Musisi Ipang Lazuardi yang terlibat sebagai Juri Lomba Kreasi Jingle mengaku senang dengan komitmen perusahaan untuk mengajak generasi muda Indonesia lebih mencintai lingkungan melalui Lomba Kreasi Jingle.

"Saya berharap melalui jingle ini, bisa menjadi sarana bagi generasi muda Indonesia untuk gemar menanam pohon dan melestarikan hutan dan lingkungan. Saya sendiri merasa bangga menjadi bagian kegiatan ini, sebab apa yang dilakukan ini merupakan terobosan baru," kata Ipang

Selain lomba jingle yang diselenggarakan berkerjasama dengan Kementrian Kehutanan, Holcim juga telah mengadakan kegiatan lainnya yang mendukung kelestarian lingkungan sebagai bentuk komitmen Holcim terhadap prinsip berkelanjutan.

Pada tahun 2011 Holcim Indonesia bekerjasama dengan IPB membangun Hutan Pendidikan Holcim ( Holcim Educational Forest) di area bekas tambang yang sudah tidak ekonomis di Cibadak Sukabumi, Jawa Barat.

Hutan Pendidikan seluas 60 hektar, dicanangkan berguna bagi kelangsungan hidup masyarakat sekitar, kegiatan akademisi, tujuan wiasata alam, dan kunjungan pendidikan alam bagi anak-anak usia sekolah.

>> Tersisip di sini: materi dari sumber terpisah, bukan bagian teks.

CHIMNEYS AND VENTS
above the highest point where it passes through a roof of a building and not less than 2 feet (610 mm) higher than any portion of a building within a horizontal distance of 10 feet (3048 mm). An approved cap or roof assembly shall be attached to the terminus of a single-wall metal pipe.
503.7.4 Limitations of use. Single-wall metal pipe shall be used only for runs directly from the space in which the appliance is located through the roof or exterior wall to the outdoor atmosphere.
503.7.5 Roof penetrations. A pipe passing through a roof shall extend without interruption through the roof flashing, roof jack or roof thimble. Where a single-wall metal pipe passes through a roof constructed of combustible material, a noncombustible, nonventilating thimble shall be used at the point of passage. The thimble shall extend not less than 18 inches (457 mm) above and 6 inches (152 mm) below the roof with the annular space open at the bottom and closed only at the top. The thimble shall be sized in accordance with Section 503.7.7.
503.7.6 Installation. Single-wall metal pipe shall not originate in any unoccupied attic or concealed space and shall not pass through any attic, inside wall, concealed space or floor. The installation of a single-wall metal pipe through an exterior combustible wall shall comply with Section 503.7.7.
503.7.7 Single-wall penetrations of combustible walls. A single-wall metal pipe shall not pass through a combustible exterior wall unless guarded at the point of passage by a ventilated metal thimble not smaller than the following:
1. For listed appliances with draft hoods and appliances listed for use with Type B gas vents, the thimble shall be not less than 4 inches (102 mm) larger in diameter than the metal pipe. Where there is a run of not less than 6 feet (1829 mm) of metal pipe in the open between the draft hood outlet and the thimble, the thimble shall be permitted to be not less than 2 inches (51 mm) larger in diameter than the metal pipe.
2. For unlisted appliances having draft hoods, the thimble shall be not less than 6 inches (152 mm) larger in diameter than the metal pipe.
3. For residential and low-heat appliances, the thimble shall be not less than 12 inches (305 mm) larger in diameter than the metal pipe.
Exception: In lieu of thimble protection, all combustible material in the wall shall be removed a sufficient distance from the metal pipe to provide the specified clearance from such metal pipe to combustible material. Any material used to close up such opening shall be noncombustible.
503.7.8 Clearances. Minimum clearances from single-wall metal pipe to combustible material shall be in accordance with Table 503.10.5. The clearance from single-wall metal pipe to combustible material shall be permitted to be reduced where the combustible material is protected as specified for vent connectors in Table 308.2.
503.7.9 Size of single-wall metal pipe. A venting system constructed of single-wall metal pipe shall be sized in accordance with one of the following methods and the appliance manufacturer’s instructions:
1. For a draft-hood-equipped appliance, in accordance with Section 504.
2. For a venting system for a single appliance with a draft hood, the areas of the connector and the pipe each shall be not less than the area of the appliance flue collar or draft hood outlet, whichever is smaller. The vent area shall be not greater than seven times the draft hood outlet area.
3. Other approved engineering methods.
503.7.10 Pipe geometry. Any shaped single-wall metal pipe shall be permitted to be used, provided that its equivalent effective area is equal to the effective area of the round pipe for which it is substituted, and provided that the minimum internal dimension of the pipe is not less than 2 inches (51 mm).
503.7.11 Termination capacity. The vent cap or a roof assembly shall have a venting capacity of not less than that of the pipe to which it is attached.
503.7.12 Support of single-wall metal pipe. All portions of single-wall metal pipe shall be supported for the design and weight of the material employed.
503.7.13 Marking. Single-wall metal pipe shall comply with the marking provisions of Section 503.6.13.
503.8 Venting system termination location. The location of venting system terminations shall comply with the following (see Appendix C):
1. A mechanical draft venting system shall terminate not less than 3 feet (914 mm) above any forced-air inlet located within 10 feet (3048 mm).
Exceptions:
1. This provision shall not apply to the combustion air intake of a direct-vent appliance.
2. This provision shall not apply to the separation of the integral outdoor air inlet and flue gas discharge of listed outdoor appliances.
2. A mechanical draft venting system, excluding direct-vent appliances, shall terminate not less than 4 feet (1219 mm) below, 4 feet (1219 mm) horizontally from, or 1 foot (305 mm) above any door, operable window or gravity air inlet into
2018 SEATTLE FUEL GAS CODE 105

Di Holcim Educational Forest (HET) atau Hutan Pendidikan Holcim, Holcim dan IPB melakukan penanaman berbagai jenis pohon dengan memperhatikan kondisi penunjang di area sekaligus iklim ditempat tersebut.

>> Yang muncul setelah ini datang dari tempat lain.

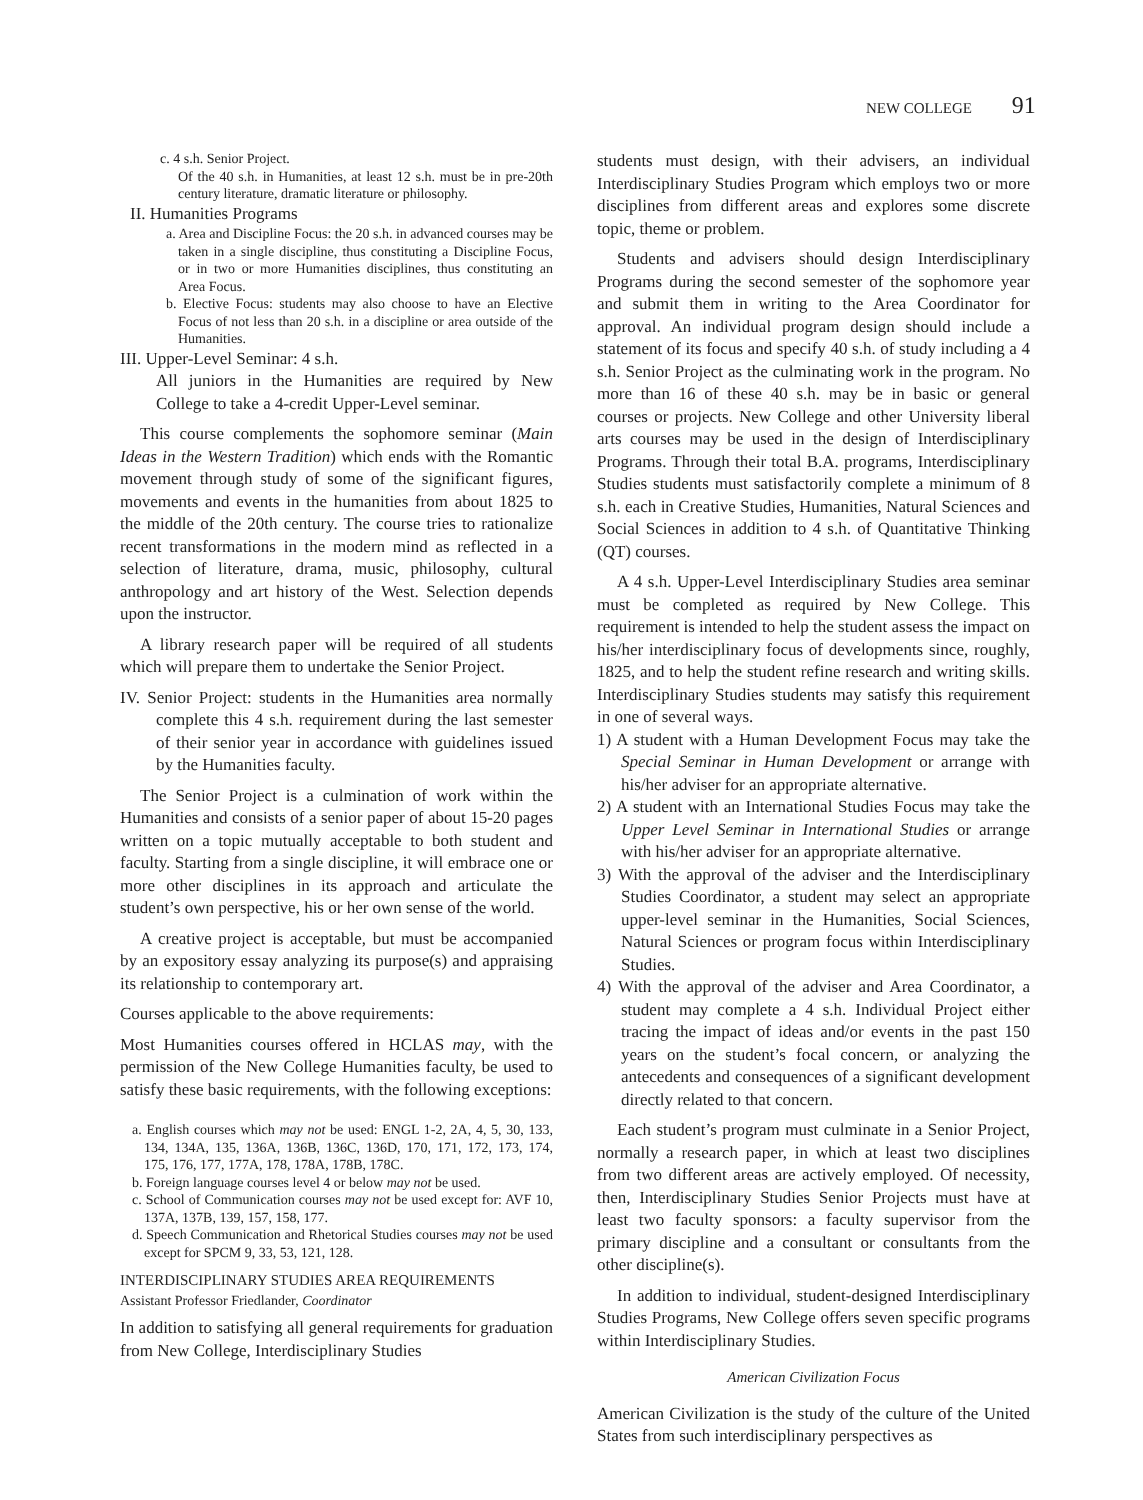NEW COLLEGE 91
c. 4 s.h. Senior Project.
Of the 40 s.h. in Humanities, at least 12 s.h. must be in pre-20th century literature, dramatic literature or philosophy.
II. Humanities Programs
a. Area and Discipline Focus: the 20 s.h. in advanced courses may be taken in a single discipline, thus constituting a Discipline Focus, or in two or more Humanities disciplines, thus constituting an Area Focus.
b. Elective Focus: students may also choose to have an Elective Focus of not less than 20 s.h. in a discipline or area outside of the Humanities.
III. Upper-Level Seminar: 4 s.h.
All juniors in the Humanities are required by New College to take a 4-credit Upper-Level seminar.
This course complements the sophomore seminar (Main Ideas in the Western Tradition) which ends with the Romantic movement through study of some of the significant figures, movements and events in the humanities from about 1825 to the middle of the 20th century. The course tries to rationalize recent transformations in the modern mind as reflected in a selection of literature, drama, music, philosophy, cultural anthropology and art history of the West. Selection depends upon the instructor.
A library research paper will be required of all students which will prepare them to undertake the Senior Project.
IV. Senior Project: students in the Humanities area normally complete this 4 s.h. requirement during the last semester of their senior year in accordance with guidelines issued by the Humanities faculty.
The Senior Project is a culmination of work within the Humanities and consists of a senior paper of about 15-20 pages written on a topic mutually acceptable to both student and faculty. Starting from a single discipline, it will embrace one or more other disciplines in its approach and articulate the student’s own perspective, his or her own sense of the world.
A creative project is acceptable, but must be accompanied by an expository essay analyzing its purpose(s) and appraising its relationship to contemporary art.
Courses applicable to the above requirements:
Most Humanities courses offered in HCLAS may, with the permission of the New College Humanities faculty, be used to satisfy these basic requirements, with the following exceptions:
a. English courses which may not be used: ENGL 1-2, 2A, 4, 5, 30, 133, 134, 134A, 135, 136A, 136B, 136C, 136D, 170, 171, 172, 173, 174, 175, 176, 177, 177A, 178, 178A, 178B, 178C.
b. Foreign language courses level 4 or below may not be used.
c. School of Communication courses may not be used except for: AVF 10, 137A, 137B, 139, 157, 158, 177.
d. Speech Communication and Rhetorical Studies courses may not be used except for SPCM 9, 33, 53, 121, 128.
INTERDISCIPLINARY STUDIES AREA REQUIREMENTS
Assistant Professor Friedlander, Coordinator
In addition to satisfying all general requirements for graduation from New College, Interdisciplinary Studies
students must design, with their advisers, an individual Interdisciplinary Studies Program which employs two or more disciplines from different areas and explores some discrete topic, theme or problem.
Students and advisers should design Interdisciplinary Programs during the second semester of the sophomore year and submit them in writing to the Area Coordinator for approval. An individual program design should include a statement of its focus and specify 40 s.h. of study including a 4 s.h. Senior Project as the culminating work in the program. No more than 16 of these 40 s.h. may be in basic or general courses or projects. New College and other University liberal arts courses may be used in the design of Interdisciplinary Programs. Through their total B.A. programs, Interdisciplinary Studies students must satisfactorily complete a minimum of 8 s.h. each in Creative Studies, Humanities, Natural Sciences and Social Sciences in addition to 4 s.h. of Quantitative Thinking (QT) courses.
A 4 s.h. Upper-Level Interdisciplinary Studies area seminar must be completed as required by New College. This requirement is intended to help the student assess the impact on his/her interdisciplinary focus of developments since, roughly, 1825, and to help the student refine research and writing skills. Interdisciplinary Studies students may satisfy this requirement in one of several ways.
1) A student with a Human Development Focus may take the Special Seminar in Human Development or arrange with his/her adviser for an appropriate alternative.
2) A student with an International Studies Focus may take the Upper Level Seminar in International Studies or arrange with his/her adviser for an appropriate alternative.
3) With the approval of the adviser and the Interdisciplinary Studies Coordinator, a student may select an appropriate upper-level seminar in the Humanities, Social Sciences, Natural Sciences or program focus within Interdisciplinary Studies.
4) With the approval of the adviser and Area Coordinator, a student may complete a 4 s.h. Individual Project either tracing the impact of ideas and/or events in the past 150 years on the student’s focal concern, or analyzing the antecedents and consequences of a significant development directly related to that concern.
Each student’s program must culminate in a Senior Project, normally a research paper, in which at least two disciplines from two different areas are actively employed. Of necessity, then, Interdisciplinary Studies Senior Projects must have at least two faculty sponsors: a faculty supervisor from the primary discipline and a consultant or consultants from the other discipline(s).
In addition to individual, student-designed Interdisciplinary Studies Programs, New College offers seven specific programs within Interdisciplinary Studies.
American Civilization Focus
American Civilization is the study of the culture of the United States from such interdisciplinary perspectives as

Tak hanya itu, Holcim Indonesia dengan lokasi pabriknya yang strategis di tiga provinsi, Jawa Barat, Jawa Tengah dan JawaTimur juga turut berperan aktif mensukseskan gerakan menanam pohon. Di Jawa Tengah, Holcim Indonesia telah mengembangkan Hutan Kota yang berdampingan dengan pabrik. Kehadiran Hutan Kota seluas 46 hektaratau 39 % dari luas area pabrik telah membuktikan adanya kesimbangan yang tidak mengganggu lingkungan bahkan merupakan bagian dari upaya meningkatkan lingkungan dengan berbagai manfaat positif.